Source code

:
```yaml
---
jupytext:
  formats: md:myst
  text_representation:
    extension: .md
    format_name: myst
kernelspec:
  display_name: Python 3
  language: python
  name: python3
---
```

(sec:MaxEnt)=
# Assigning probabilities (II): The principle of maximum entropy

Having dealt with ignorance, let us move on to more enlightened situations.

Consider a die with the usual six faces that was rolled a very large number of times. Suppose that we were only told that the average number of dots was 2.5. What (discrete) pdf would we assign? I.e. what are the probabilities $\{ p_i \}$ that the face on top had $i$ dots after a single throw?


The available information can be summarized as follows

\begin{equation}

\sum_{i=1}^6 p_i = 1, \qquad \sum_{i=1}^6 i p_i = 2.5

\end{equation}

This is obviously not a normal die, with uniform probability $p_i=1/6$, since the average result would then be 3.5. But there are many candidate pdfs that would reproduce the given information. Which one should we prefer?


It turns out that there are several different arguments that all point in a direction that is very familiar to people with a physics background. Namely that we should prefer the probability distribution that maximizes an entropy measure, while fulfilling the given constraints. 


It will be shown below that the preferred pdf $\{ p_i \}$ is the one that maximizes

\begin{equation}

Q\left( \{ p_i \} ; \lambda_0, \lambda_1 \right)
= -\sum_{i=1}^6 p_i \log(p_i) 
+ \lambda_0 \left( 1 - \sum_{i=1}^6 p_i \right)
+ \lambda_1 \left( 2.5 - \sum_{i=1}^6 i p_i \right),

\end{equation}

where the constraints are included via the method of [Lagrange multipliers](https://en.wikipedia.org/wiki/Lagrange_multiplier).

_ _ _ _ _ _ _

Problem requirements:
Reproduce the data in its entirety. Keep every character unchanged.

Response to this exercise:
Source code

:
```yaml
---
jupytext:
  formats: md:myst
  text_representation:
    extension: .md
    format_name: myst
kernelspec:
  display_name: Python 3
  language: python
  name: python3
---
```

(sec:MaxEnt)=
# Assigning probabilities (II): The principle of maximum entropy

Having dealt with ignorance, let us move on to more enlightened situations.

Consider a die with the usual six faces that was rolled a very large number of times. Suppose that we were only told that the average number of dots was 2.5. What (discrete) pdf would we assign? I.e. what are the probabilities $\{ p_i \}$ that the face on top had $i$ dots after a single throw?


The available information can be summarized as follows

\begin{equation}

\sum_{i=1}^6 p_i = 1, \qquad \sum_{i=1}^6 i p_i = 2.5

\end{equation}

This is obviously not a normal die, with uniform probability $p_i=1/6$, since the average result would then be 3.5. But there are many candidate pdfs that would reproduce the given information. Which one should we prefer?


It turns out that there are several different arguments that all point in a direction that is very familiar to people with a physics background. Namely that we should prefer the probability distribution that maximizes an entropy measure, while fulfilling the given constraints. 


It will be shown below that the preferred pdf $\{ p_i \}$ is the one that maximizes

\begin{equation}

Q\left( \{ p_i \} ; \lambda_0, \lambda_1 \right)
= -\sum_{i=1}^6 p_i \log(p_i) 
+ \lambda_0 \left( 1 - \sum_{i=1}^6 p_i \right)
+ \lambda_1 \left( 2.5 - \sum_{i=1}^6 i p_i \right),

\end{equation}

where the constraints are included via the method of [Lagrange multipliers](https://en.wikipedia.org/wiki/Lagrange_multiplier).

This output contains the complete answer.